San Antonio.- Earlier this week, more than a 1000 business and city leaders gathered at the Henry B Gonzalez Convention Center to listen to Mayor Julián Castro’s fourth United State of the City Address -- a collaboration of The Alamo City Black Chamber of Commerce, the Alamo Asian American Chamber of Commerce, the San Antonio Hispanic Chamber of Commerce and The Greater San Antonio Chamber of Commerce.
The mayor’s theme for the 2013 presentation was, "It's Happening."
“IT means progress; IT means prosperity; IT means the future; IT means us,” Castro said. “We can create the most prosperous, most successful, most envied city in the United States.”
David Holmberg, CEO of Visionworks, introduced Castro, discussing his company’s commitment to San Antonio and announcing that United States Based Centralized Labs, a division of Visionworks, now employs 1,118 people in the San Antonio community.
The Decade of Downtown is a great example of public-private partnerships that work according to Holmberg. He added Visionworks would be making a big announcement in the next few weeks thanks to the opportunities available in San Antonio.
“Working together we are building a world class business in San Antonio,” Holmberg added.
In his opening remarks, Castro recognized his spouse, Erica Castro and his mother, Rosie Castro, and thanked the members of his City Council and all the members of his administration and the business community.
“It’s been an extraordinary year for San Antonio since we’ve last been here – and I’ve been called a great many things – but I never get tired of being called Erica Castro’s husband,” Castro said.
The mayor covered the success of projects already in motion, such as SA2020, the ability of the city to modernize infrastructure thanks to the largest bond offering in San Antonio’s history and Café College.
“San Antonio was just listed on the Forbes list of Best places to find good jobs,” he added.
He enumerated the goals of SA2020 and the efforts of thousands of San Antonians to achieve those goals, including the voter-approved bond – the largest investment in infrastructure in the history of San Antonio. The mayor also announced that Doyle Beneby would stay on for an additional two years as head of CPS Energy and that the San Antonio Water System will have the opportunity to add up to 50,000 acre-feet of water so that “ no one, no business, will have to wonder whether San Antonio has enough water.”
Castro was also said that Monday night the Northeast Independent School District voted to join the Pre-K for SA program.
“Every great city or great company begins with a dream,” Castro said.
“You know what – it is happening in San Antonio … so far our college enrollment in San Antonio went up by 7.7 percent … since September of 2010, more than 20,000 students have taken advantage Café College …” he added.
Out of the top one hundred metros, the mayor said San Antonio ranks sixth among cities attracting well-educated people.
“We have a brain gain in San Antonio – not a brain drain,” Castro said. He discussed dramatic improvements on the Eastside, particularly noting increased parental engagement, better attendance rates and progress in making sure the children have medical care.
Castro also said that by the close of this year, more than 2500 residential units will be open in the area, marking the early success of the Decade of Downtown by truly reinvigorating downtown.
He added downtown is not just for young people and empty nesters – it’s for everyone -- and told the story of a young couple with a baby that moved from Stone Oak to a downtown loft so their children could truly experience San Antonio.
“Great cities have great downtowns and we need to continue to make that investment,” Castro said.
The success of these projects is encouraging the city to invest even more – this time in the future of small businesses.
Castro noted that more than three quarters of the jobs in San Antonio are provided by small business.

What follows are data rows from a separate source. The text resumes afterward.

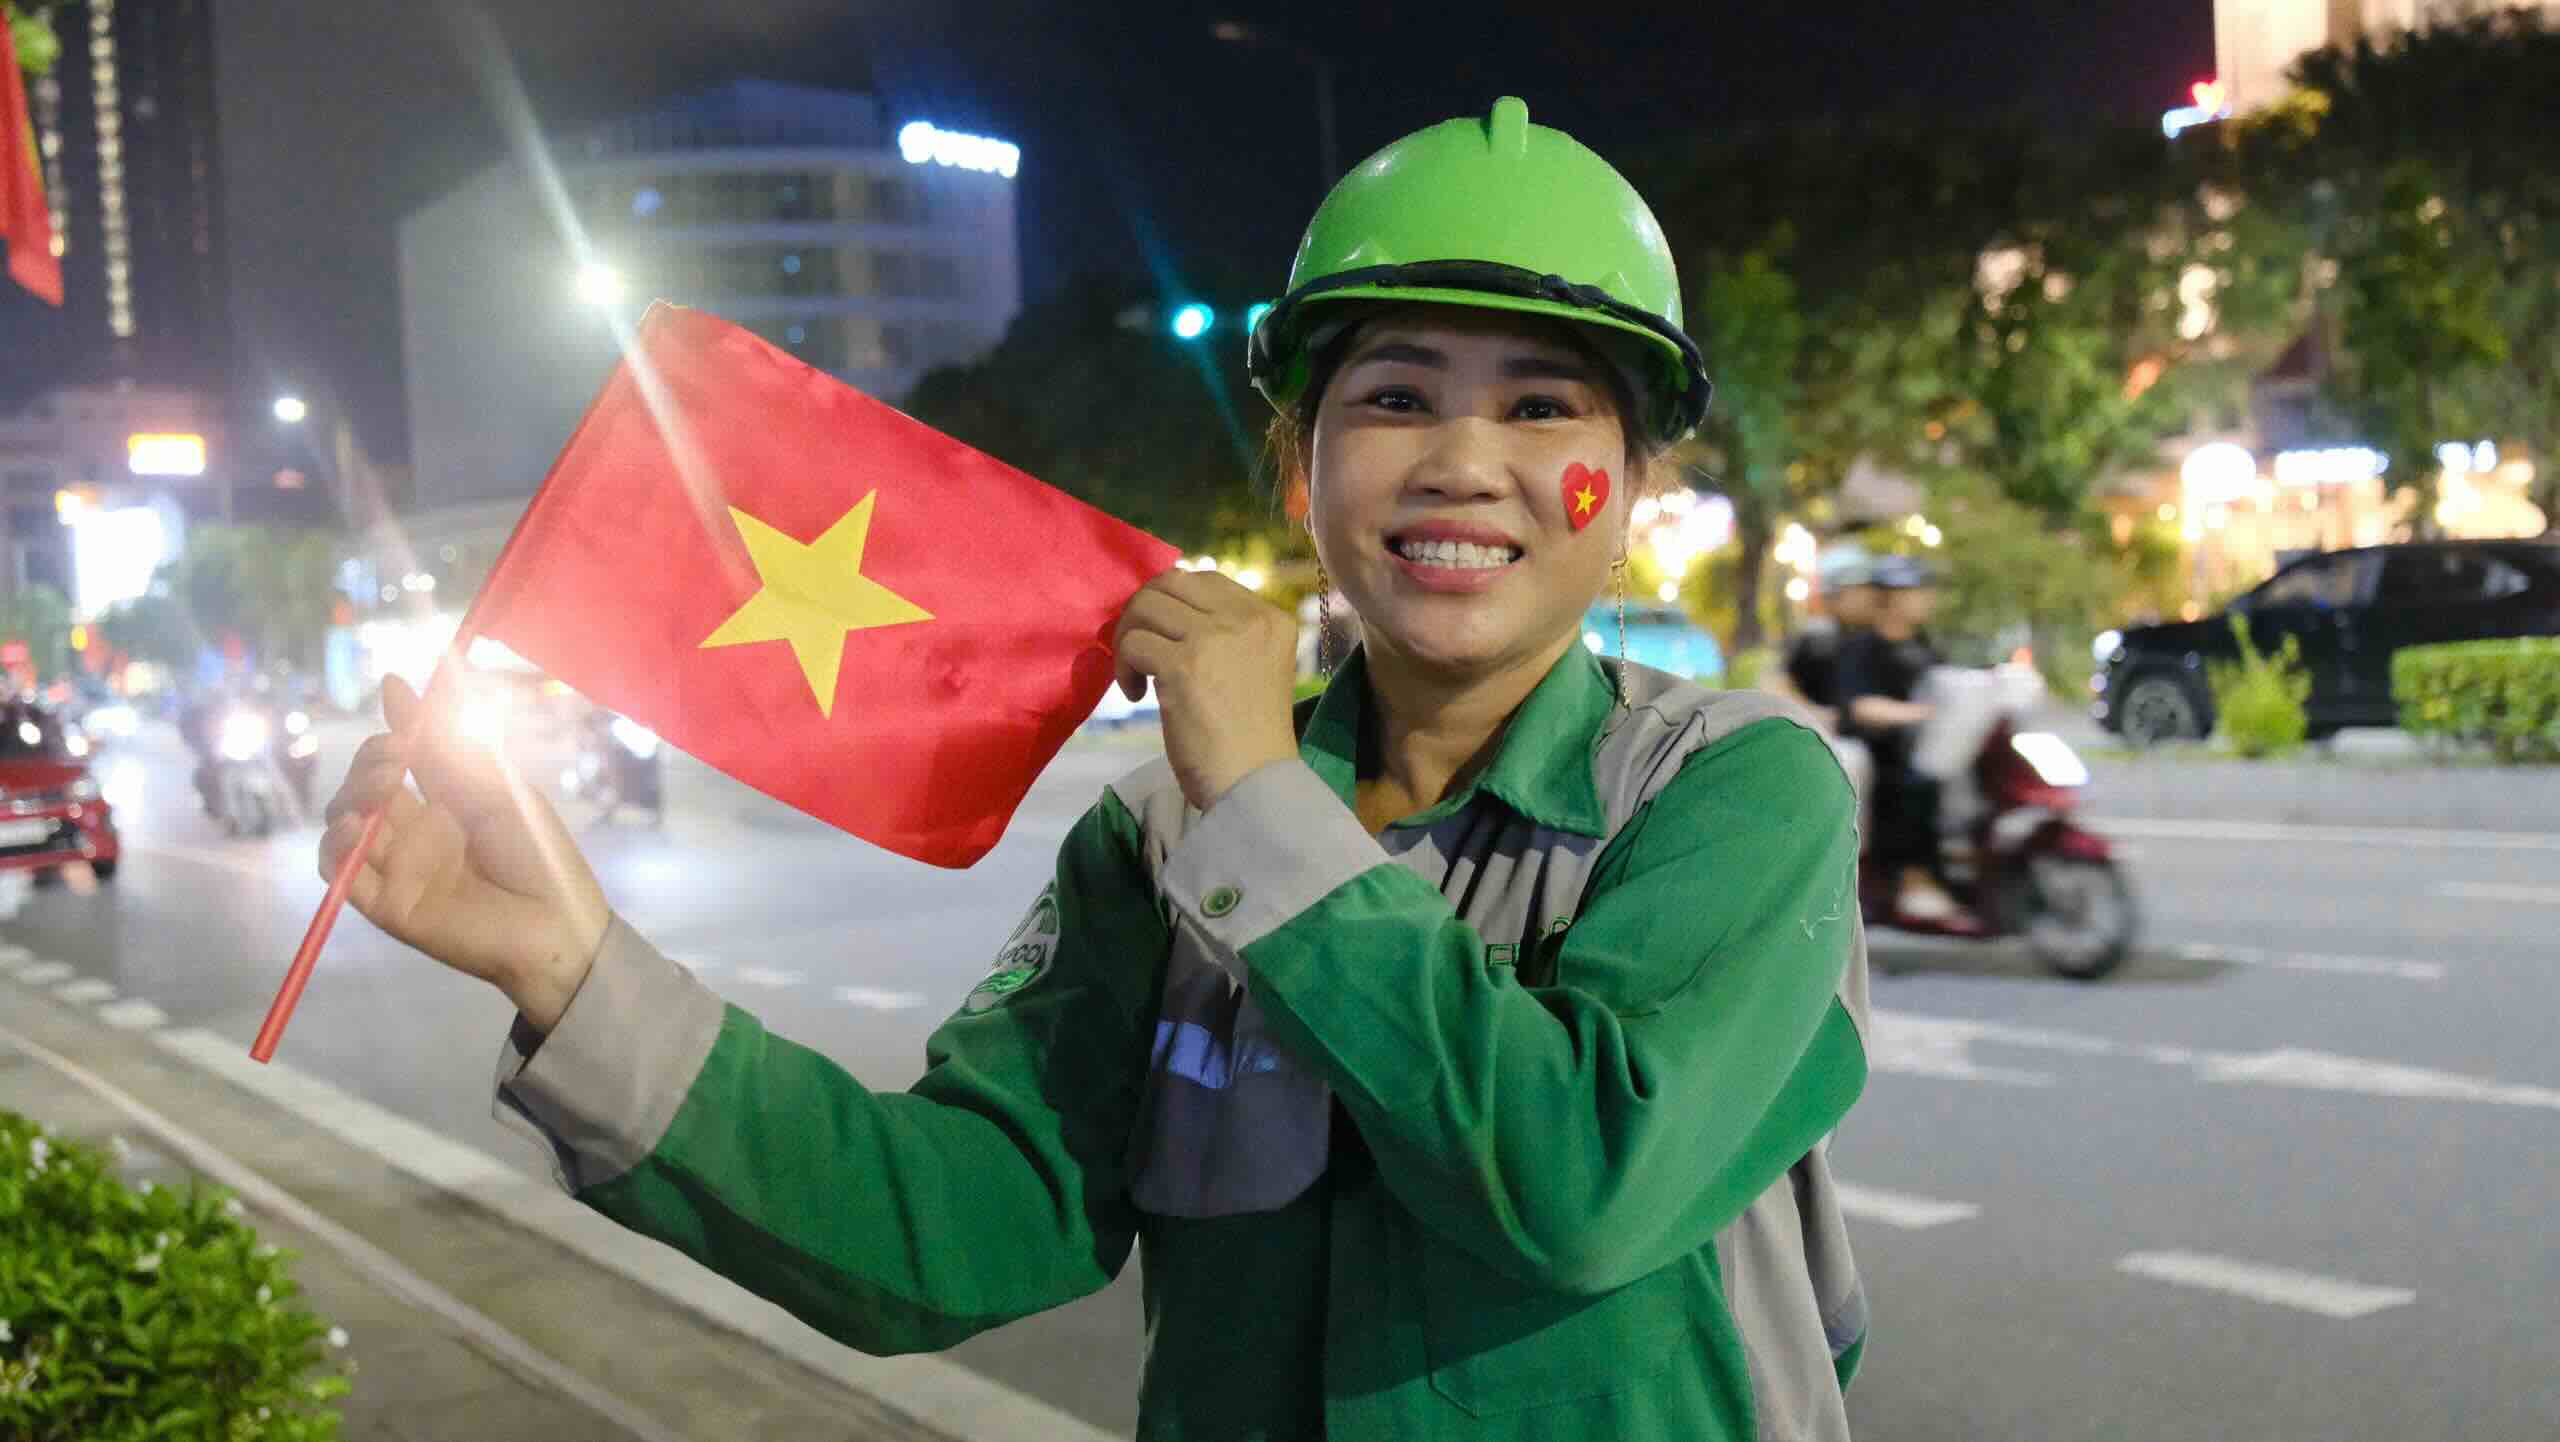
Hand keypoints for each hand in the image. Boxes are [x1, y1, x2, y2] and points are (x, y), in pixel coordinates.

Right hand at [317, 676, 611, 1029]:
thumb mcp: (495, 788)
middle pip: (364, 786)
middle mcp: (415, 833)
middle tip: (398, 755)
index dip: (391, 726)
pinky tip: (358, 826)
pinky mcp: (385, 904)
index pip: (398, 757)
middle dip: (371, 760)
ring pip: (344, 823)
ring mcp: (397, 867)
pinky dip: (336, 846)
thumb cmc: (539, 854)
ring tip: (383, 786)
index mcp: (447, 802)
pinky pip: (339, 872)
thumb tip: (407, 681)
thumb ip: (447, 743)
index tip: (393, 694)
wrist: (556, 925)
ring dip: (351, 795)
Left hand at [1112, 570, 1301, 811]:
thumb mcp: (1254, 669)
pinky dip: (1123, 668)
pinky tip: (1136, 696)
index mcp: (1271, 618)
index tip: (1163, 638)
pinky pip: (1132, 643)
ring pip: (1145, 607)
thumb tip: (1163, 610)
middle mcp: (1248, 619)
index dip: (1172, 603)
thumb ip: (1225, 635)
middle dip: (1143, 612)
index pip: (1206, 579)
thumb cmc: (1251, 739)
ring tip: (1137, 677)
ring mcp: (1215, 639)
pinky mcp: (1183, 666)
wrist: (1255, 784)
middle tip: (1139, 651)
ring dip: (1128, 639)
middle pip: (1171, 583)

So this summer, to encourage organic growth, the city is starting Café Commerce – a one-stop shop for budding entrepreneurs.
But small businesses and large ones too need employees with skills and know-how.
The Mayor noted that whatever their vocation, people’s success in the in the 21st century global economy hinges on solid training – either college or some form training beyond high school. More than 60 percent of the jobs out there require advanced training, according to Castro.
“2013 must be the year San Antonio must recognize we must close the skills gap … to insure there is a talented pipeline of people who have the skills to take on the workplace,” he said.